A Collegial Strategic Approach to Professional Isolation as a Barrier to Continuing Professional Development in Rural Nuclear Medicine
The Australian health care system has been described or defined by the ‘inverse care law’; those Australians in the most need of health services receive the least. This might equally reflect life for rural Nuclear Medicine professionals; those with the greatest need for support and representation actually have the least. It is true that the rural Nuclear Medicine professional develops unique skills and capabilities not generally manifest in metropolitan counterparts; an evolutionary adaptation. Despite these attributes, rural Nuclear Medicine professionals are confronted with professional isolation that fosters a number of inequities, most notably in recent times continuing professional development (CPD).
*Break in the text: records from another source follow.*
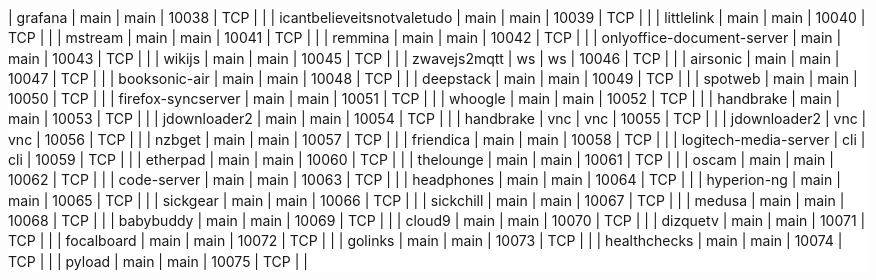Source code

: | grafana                    |      main       |      main       | 10038 |   TCP    |                  |
| icantbelieveitsnotvaletudo |      main       |      main       | 10039 |   TCP    |                  |
| littlelink                 |      main       |      main       | 10040 |   TCP    |                  |
| mstream                    |      main       |      main       | 10041 |   TCP    |                  |
| remmina                    |      main       |      main       | 10042 |   TCP    |                  |
| onlyoffice-document-server |      main       |      main       | 10043 |   TCP    |                  |
| wikijs                     |      main       |      main       | 10045 |   TCP    |                  |
| zwavejs2mqtt               |       ws        |       ws        | 10046 |   TCP    |                  |
| airsonic                   |      main       |      main       | 10047 |   TCP    |                  |
| booksonic-air              |      main       |      main       | 10048 |   TCP    |                  |
| deepstack                  |      main       |      main       | 10049 |   TCP    |                  |
| spotweb                    |      main       |      main       | 10050 |   TCP    |                  |
| firefox-syncserver         |      main       |      main       | 10051 |   TCP    |                  |
| whoogle                    |      main       |      main       | 10052 |   TCP    |                  |
| handbrake                  |      main       |      main       | 10053 |   TCP    |                  |
| jdownloader2               |      main       |      main       | 10054 |   TCP    |                  |
| handbrake                  |       vnc       |       vnc       | 10055 |   TCP    |                  |
| jdownloader2               |       vnc       |       vnc       | 10056 |   TCP    |                  |
| nzbget                     |      main       |      main       | 10057 |   TCP    |                  |
| friendica                  |      main       |      main       | 10058 |   TCP    |                  |
| logitech-media-server      |       cli       |       cli       | 10059 |   TCP    |                  |
| etherpad                   |      main       |      main       | 10060 |   TCP    |                  |
| thelounge                  |      main       |      main       | 10061 |   TCP    |                  |
| oscam                      |      main       |      main       | 10062 |   TCP    |                  |
| code-server                |      main       |      main       | 10063 |   TCP    |                  |
| headphones                 |      main       |      main       | 10064 |   TCP    |                  |
| hyperion-ng                |      main       |      main       | 10065 |   TCP    |                  |
| sickgear                   |      main       |      main       | 10066 |   TCP    |                  |
| sickchill                  |      main       |      main       | 10067 |   TCP    |                  |
| medusa                     |      main       |      main       | 10068 |   TCP    |                  |
| babybuddy                  |      main       |      main       | 10069 |   TCP    |                  |
| cloud9                     |      main       |      main       | 10070 |   TCP    |                  |
| dizquetv                   |      main       |      main       | 10071 |   TCP    |                  |
| focalboard                 |      main       |      main       | 10072 |   TCP    |                  |
| golinks                    |      main       |      main       | 10073 |   TCP    |                  |
| healthchecks               |      main       |      main       | 10074 |   TCP    |                  |
| pyload                     |      main       |      main       | 10075 |   TCP    |                  |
In a collegial initiative that bridged traditional boundaries of state borders, public versus private sectors, and corporate ownership, rural Nuclear Medicine professionals formed a strategic alliance aimed at engaging with and developing strategies to overcome the unique professional difficulties encountered in rural and remote Australia. Strategies are aimed at equitable provision of representation and professional opportunities for rural and remote Nuclear Medicine professionals, strategic networking and support to foster professional development, continuing education and collaborative solutions to issues of isolation, and recognition and exploitation of the distinctive competencies of rural practitioners.